NEW YORK — The CEO of Ozy Media on Monday said it had been "premature" to shut down the company and that he wants to keep operating, despite a scandal-ridden week that exposed Ozy as an outlet without much of an audience.

Carlos Watson, a former cable-news commentator and host who founded Ozy in 2013, told CNBC that he met with advertisers and investors over the weekend and that he wants Ozy to continue.

In an emailed statement Monday, the company characterized the troubles of the past week as "a bump in the road" that it is "committed to getting past," saying "we are excited to reopen and expect to start resuming operations over the next few days." Ozy is trying to get employees to come back and said newsletters would resume this week and video production at the end of the month.

Ozy's board of directors said Friday that the company was ceasing operations. The shutdown came less than a week after a New York Times column raised questions about the media organization's claims of millions of viewers and readers, while also pointing out a potential case of securities fraud.

The story triggered canceled shows, an internal investigation, investor concern and high-level departures at the company before it shut down Friday.

The Times story also said Ozy's chief operating officer and co-founder, Samir Rao, impersonated a YouTube executive on a call with Goldman Sachs while attempting to raise money from the investment bank. Regarding that call, Watson said: "I don't know.

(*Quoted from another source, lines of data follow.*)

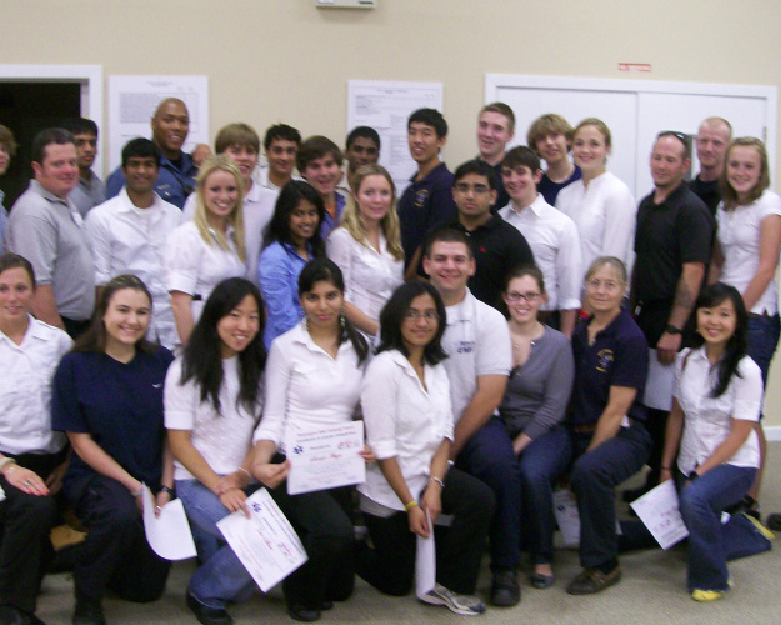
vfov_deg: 33.4
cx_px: 394
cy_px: 315
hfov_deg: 41.2
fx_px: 1040
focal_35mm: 45
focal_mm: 6
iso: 160
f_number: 2.7
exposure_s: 1/23.6
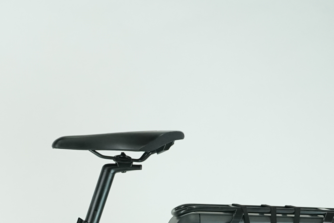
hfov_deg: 14.1
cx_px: -43
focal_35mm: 142
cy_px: 300
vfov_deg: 9.5
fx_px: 1317
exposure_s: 1/200
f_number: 5.6
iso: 1600
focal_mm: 48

I wasn't there." He then went on to say that they eventually "figured out what happened," but did not explain further. "Look — it's heartbreaking, it's wrong, it's not good, it's not OK," Watson said. "I love Goldman, I worked there, I've got a lot of friends there."

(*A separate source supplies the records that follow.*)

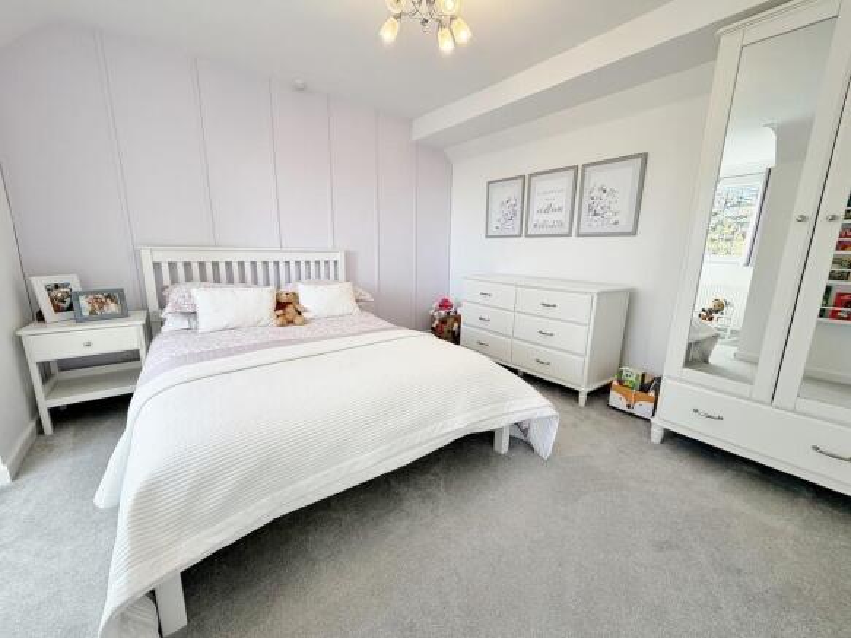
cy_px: 319
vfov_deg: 85.7
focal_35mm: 14
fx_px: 344
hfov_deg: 102.1
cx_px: 426
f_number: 2.2
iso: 80
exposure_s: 1/100
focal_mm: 2.22
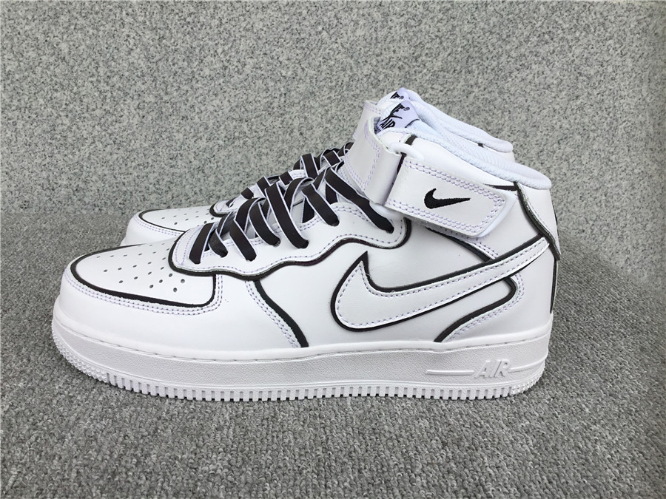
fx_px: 596
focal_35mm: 31
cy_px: 250
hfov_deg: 58.4
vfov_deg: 45.4
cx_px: 333
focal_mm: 3.3
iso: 25
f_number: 2.4
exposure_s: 1/183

Mountain View, California-based Ozy, which had raised more than $70 million from investors as of late 2019, according to the website Crunchbase, has long been suspected of inflating its audience size. Watson claimed last week that Ozy had 25 million subscribers to its newsletter and 30 million YouTube views. The New York Times, with a much bigger brand presence, says it has 15 million newsletter readers. The newspaper reported that fewer than 500,000 people went to Ozy's website in June and July, according to Comscore data. Ozy was seemingly paying for much of its audience rather than building a real base of readers and viewers.

To restart, the company would have to reestablish trust with employees, advertisers and investors. It shut down abruptly, distressing workers. It has been caught in several dishonest situations apart from traffic. It reportedly told people who worked on its interview series, "The Carlos Watson Show," that it would be on cable TV, but then episodes were just uploaded to YouTube. Watson interviewed celebrities like Bill Gates and Matthew McConaughey for the online show. On CNBC Monday, Watson said "We originally conceived the show with A&E," and then "shifted to YouTube," and there was "lots of miscommunication in that."

On Thursday, Marc Lasry, the hedge-fund billionaire and Milwaukee Bucks co-owner who had been named Ozy's chairman in September, resigned, citing Ozy's need for someone experienced in crisis management and investigations. He remained an investor. A high-profile employee, former BBC anchor Katty Kay, had resigned earlier in the week, and an early investor, a venture capital firm, gave up its Ozy shares. The board had reportedly hired a law firm to review Ozy's business activities.